The thing is most people will have no choice to act on such extremes of liberty anyway. So maybe the person that owns the bakery decides not to bake cakes for gays and if that's the dominant belief system where they live they can get away with it. But does the person working at a bakery that DOES bake cakes for gays, have a choice to refuse to work on this particular cake as it's for gays? Not if they wish to keep their job! So even the dubious "liberty not to bake cakes for gays" is in actual practice very limited (limited to those that have the wealth and dominant position in society to practice it). Should the employee have a right to sue the company: "they fired me for refusing to work on cakes for gays" and if so how far are those protections for an employees "freedom of conscience" going to apply? Because surely any protection that applies to employers should apply to employees, that's merely fairness, both have just as much right to their consciences. Maybe everyone should be able to sue companies if they require one to work weekends, because it may be against one's religion not to keep the sabbath. Hey, I'm beginning to like this law! ;) Imagine a world where employees could sue employers for being terminated for anything that violated their conscience (and assuming they didn't abuse it even). But to argue instead that everyone should own a cake bakery is all rather, uh speaking of cake, Marie Antoinette at that point (she may or may not have actually said it, but that isn't relevant to this conversation).

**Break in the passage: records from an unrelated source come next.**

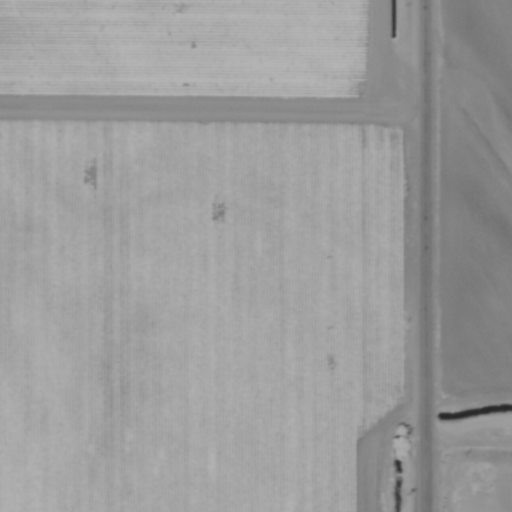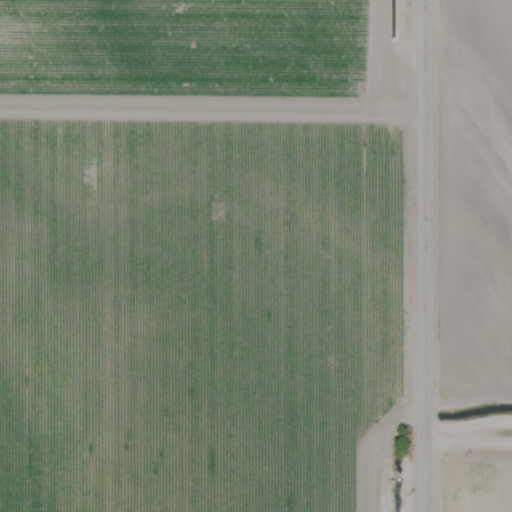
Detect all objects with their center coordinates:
road: (209, 107)
crop: (256, 255)
road: (418, 255)
road: (465, 393)
road: (464, 427)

Alternately, the restaurant decides not to serve black people, but what if you hate segregation and believe it is immoral (and I would hope most everyone does now, but bear with this hypothetical) do you have a choice not to be a waiter at a restaurant that refuses to serve black people? It depends. Are almost all restaurants like this? They certainly were at one time in certain places, so you may not have had much choice. Are jobs scarce? Well then so much for liberty!!! Hahaha. Work at the evil place refusing to serve people based on the color of their skin!
I don't have much use of a liberty that only in practice applies to business owners who happen to be in the majority, but not their employees when push comes to shove, and not to minorities in the society whom it will be used to discriminate against.
I don't actually favor banning any religion (that's quite apart and a separate matter from whether businesses can get religion) but if a religions main thing is to discriminate against gays I can certainly denounce such religious beliefs. Like one would denounce religious beliefs whose main result were (admittedly racist) cartoonists getting shot, right? (not all of Islam btw).
Religion took a bad turn in the U.S.. Religious leaders did back much of the civil rights movement etc. - mainline protestantism. Sure their was often Jewish support, not sure about Catholicism etc. - but leaving minority religions in this country aside for a moment. But mainline protestantism has declined in the U.S. (I have no idea if those people became fundamentalists, or agnostics, or non practicing christians or what) and fundamentalism etc. are much more dominant.